• **Text block**
These large sums are annually allocated across the different creative sectors in the form of bursaries, grants, art schemes and development programmes in order to promote the development of Irish art. Arts council funding is also allocated abroad under specific programmes such as an Aosdanna in order to promote Ireland in both a traditional and contemporary manner over seas.

Having revised the financial schemes and directives of this organisation through secondary research, combined with a thorough understanding of the internal mechanics obtained through an interview with Jane Dillon Byrne, I will conclude with a comprehensive evaluation of the organisations financial structure outlining all key areas of concern.

1. Funding schemes to the Arts

The council supports a vast range of schemes and programmes across a widely diverse arts sector. In order to classify each and every segment of funding for 2017 the council has divided its allocations into three different sectors and five funding amounts. Jane Dillon Byrne stated that;

“This gives significant clarity to the enormous span of financial appropriation and provides a means of adequate accessibility to those who wish to make grant applications within their respected field for 2017

This section of the research paper will outline, using examples, a clear indication of some of the different areas in which funding is allocated in the form of schemes and programmes. The schemes/programmes are broken into three categories; these include (1) Art form, (2) Cross Art form practisesand (3) Strategic developments. The strategic development programme is a significant plan that comprises many elements including the funding of both previously stated art forms and cross art form practises, this plan is devised as part of the councils new 10 year strategy and will be assessed in detail in the later part of this section. In addition to these categories are the financial subcategories that are awarded to successful recipients; these are broken down into five funding allocations as seen below;

  1. £1 – £20,000
  2. £20,000 – £30,000,
  3. £30,000 – £50,000,
  4. £50,000 – £100,000
  5. £100,000 +

An awarded recipient(s) receives funding in the combined form of one of the three introductory categories and one adjoining subcategory sum. Examples are as follows;

1(a) = (1) Art form – (a) Subcategory – £15,000.

2(b)(2) Cross art form practises – (b) Subcategory – £20,000.

3(c) – (3) Strategic Developments – (c) Subcategory£450,000

Applications are made to the arts council via its website where a body of panellists assigned to each particular category make a collective decision surrounding the award or refusal of financial aid. If approved, the panel assigned to that particular art form also dictate the amount awarded to each individual(s) within that categories specific budget for that calendar year. More information relating to the panellist, decision-making and budgeting process can be found in the management of funding section of this paper.

• **Stored data**
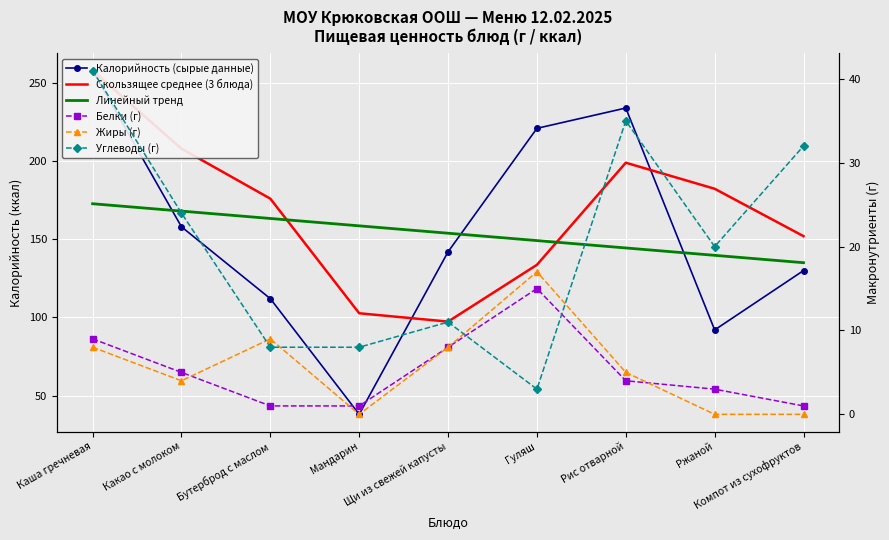

Which series has the largest total across all categories?

Скользящее среднее (3 блюда)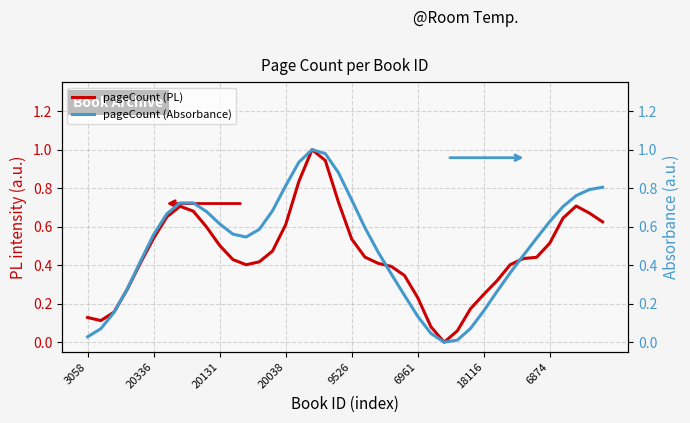

How many categories are shown in the chart?

40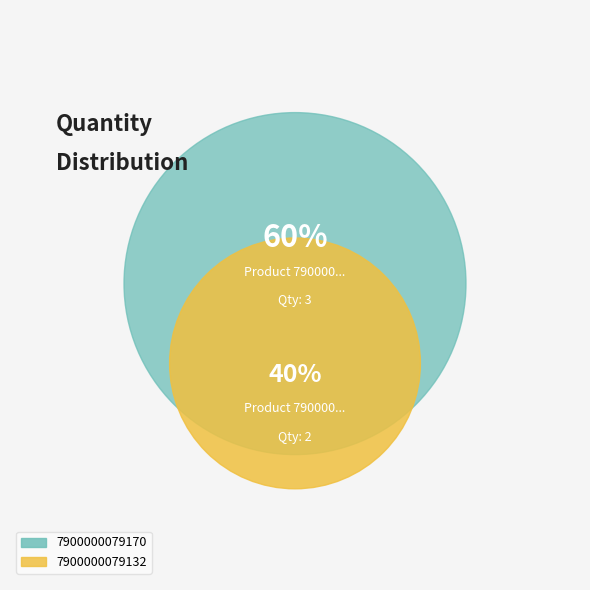

What percentage do 7900000079132 and 7900000079170 together represent?

100.0%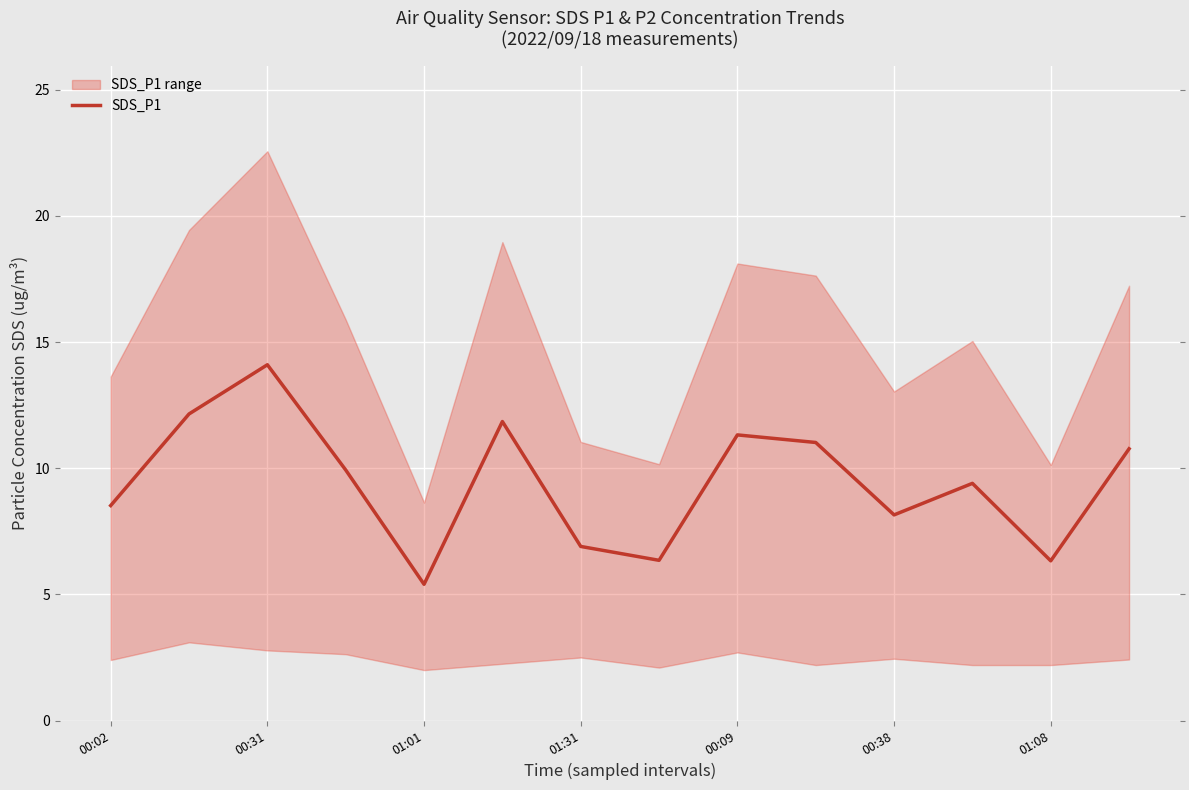

Does the chart display data point markers on the line(s)?

No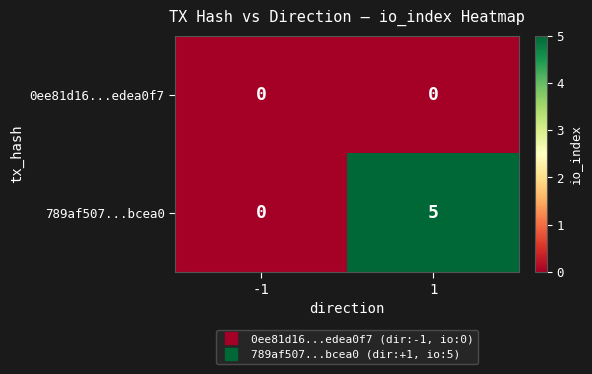

How many series are shown in this chart?

2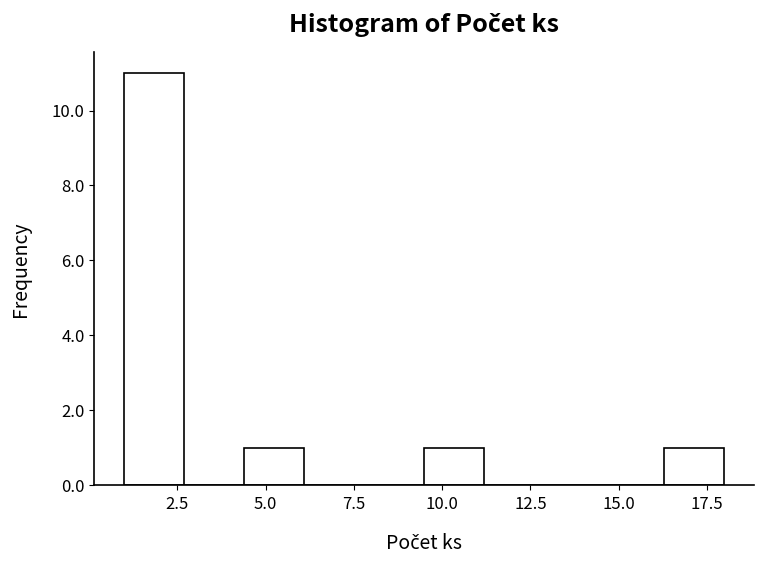

Around what value on the x-axis is the tallest bar? Give the approximate position of its centre, as read against the axis.

2.0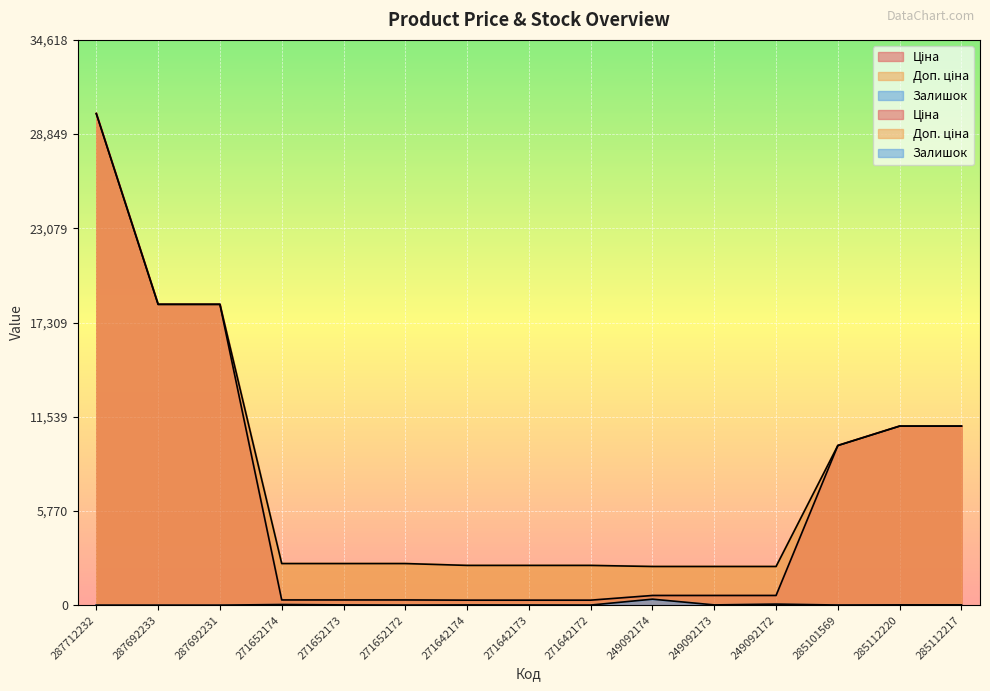

At which category does the chart reach its minimum across all series?

287712232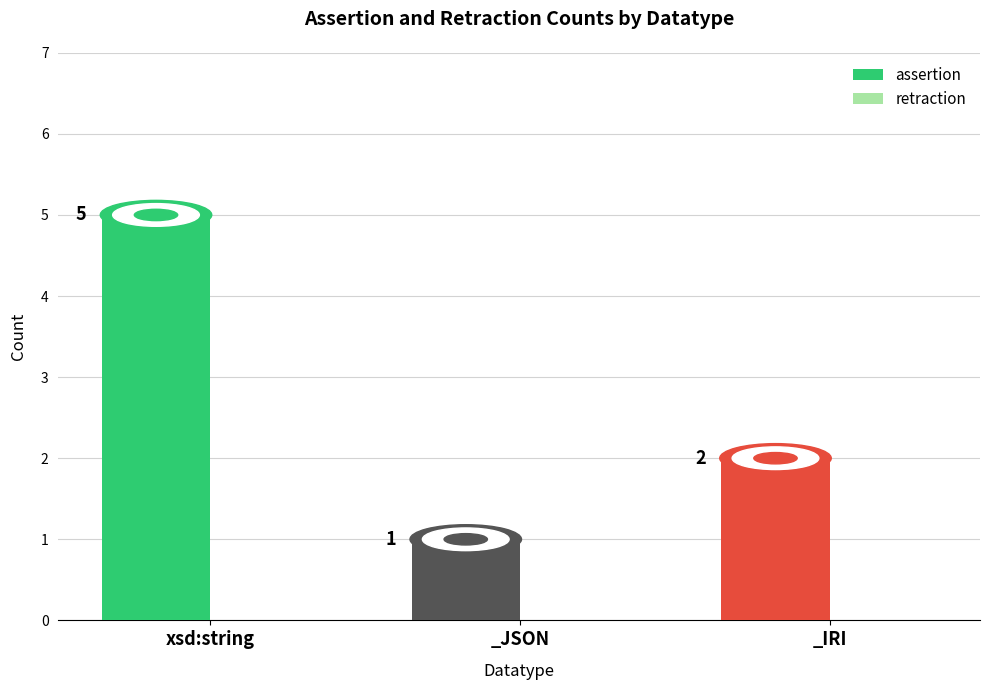

List the labels in order of value, largest first.

xsd:string, _IRI, _JSON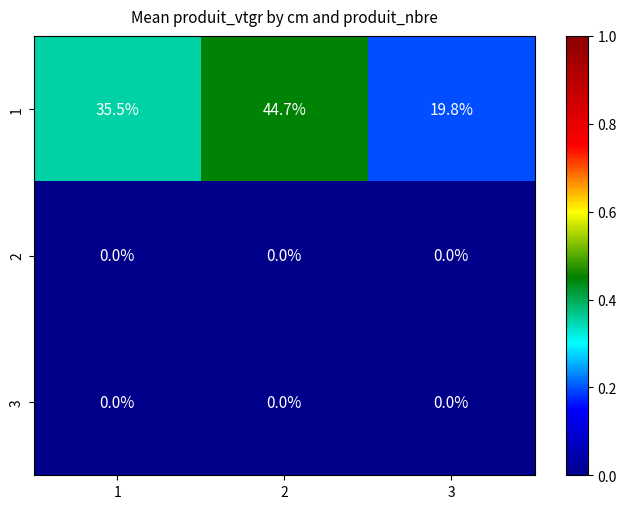

True or false: 2 has a value of 0.0 at 3.

True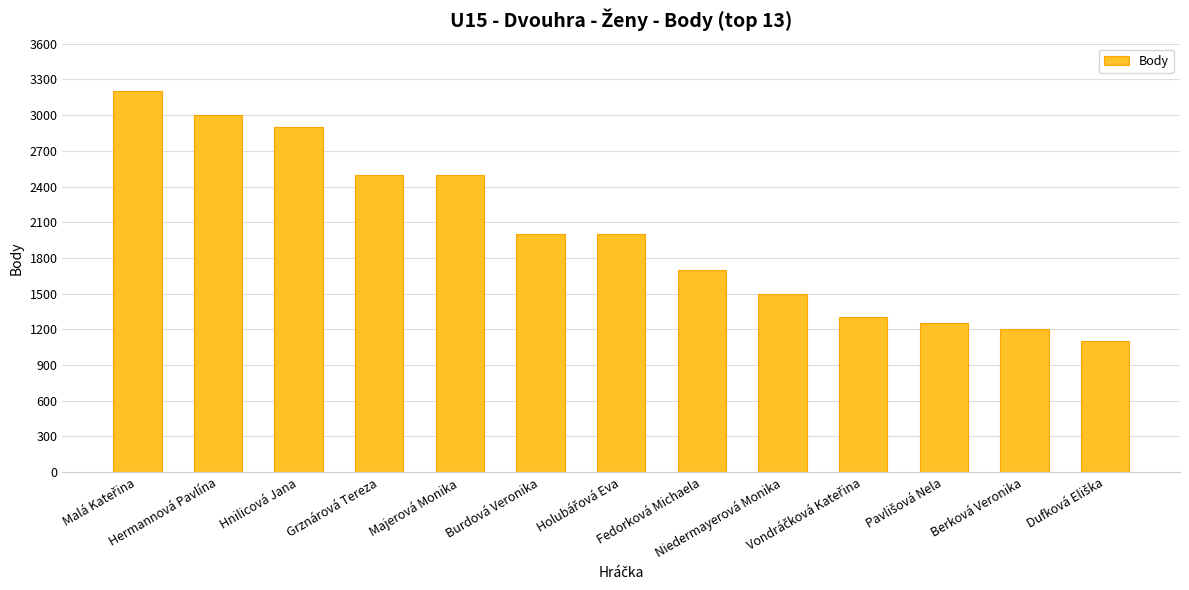

What is the value of the 4th bar from the left?

2500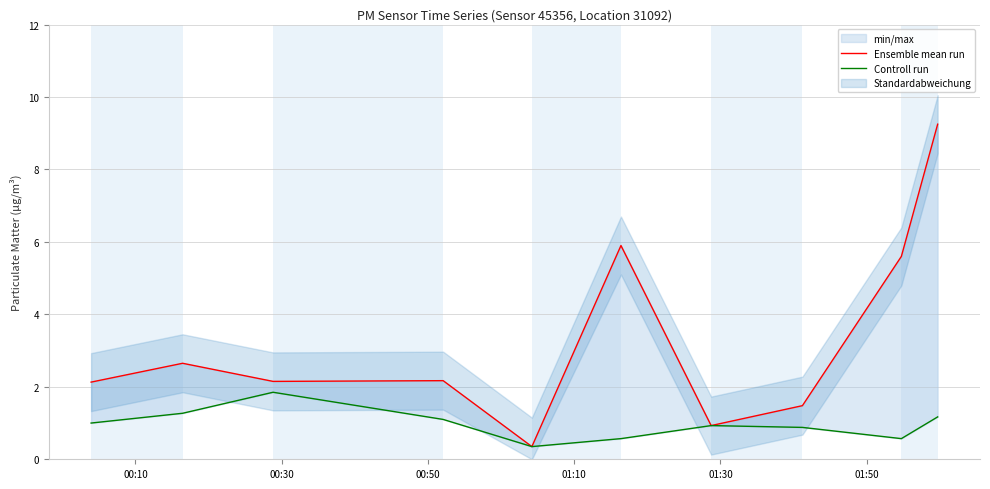

The value of Controll run at 00:30 is 0.5. True or false?

False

• **Activity list**
**A)** Answer these questions using the text on arts council funding.
(i) Into which three categories are the schemes and programmes broken?
(ii) How are applications made to the arts council?
(iii) What is the highest of the five funding allocations?
**B)** According to the text on arts council funding, why did the council divide its 2017 allocations into three sectors and five funding amounts?
**C)** Extend the text on arts council funding, picking up after its final sentence.

• **Answers below**
**A)**
(i) Art form, cross art form practices, and strategic developments.
(ii) They are made through the council's website.
(iii) £100,000 and above.

**B)** The council divided its allocations this way to classify every segment of its 2017 funding. Jane Dillon Byrne said the division makes the wide span of funding clear and makes it easier for people to apply for grants in their own fields.

**C)**
The funding pool for specific awards varies in amounts from year to year as does the annual budget produced by the government along with other means of income such as trust funds and third party contributions from the national lottery. The larger the amount of funding the council receives each year the more types of awards it can then sanction.

Likewise, with cut backs, where arts funding is reduced, so are the amount of awards available. 2016’s budget amounted to £60.1M (Mackin, 2016) Evidence of the annual rise and fall in funding can be made with regard to an online statement made by the council in 2015. “For the first time in six years, the Arts Council’s own Exchequer grant was maintained at 2014 levels (£56.668 million), and, anticipating future increases in investment, the Council was mindful in its allocations to help position the arts to benefit from, and play a full part in, the national recovery ” (, 2015)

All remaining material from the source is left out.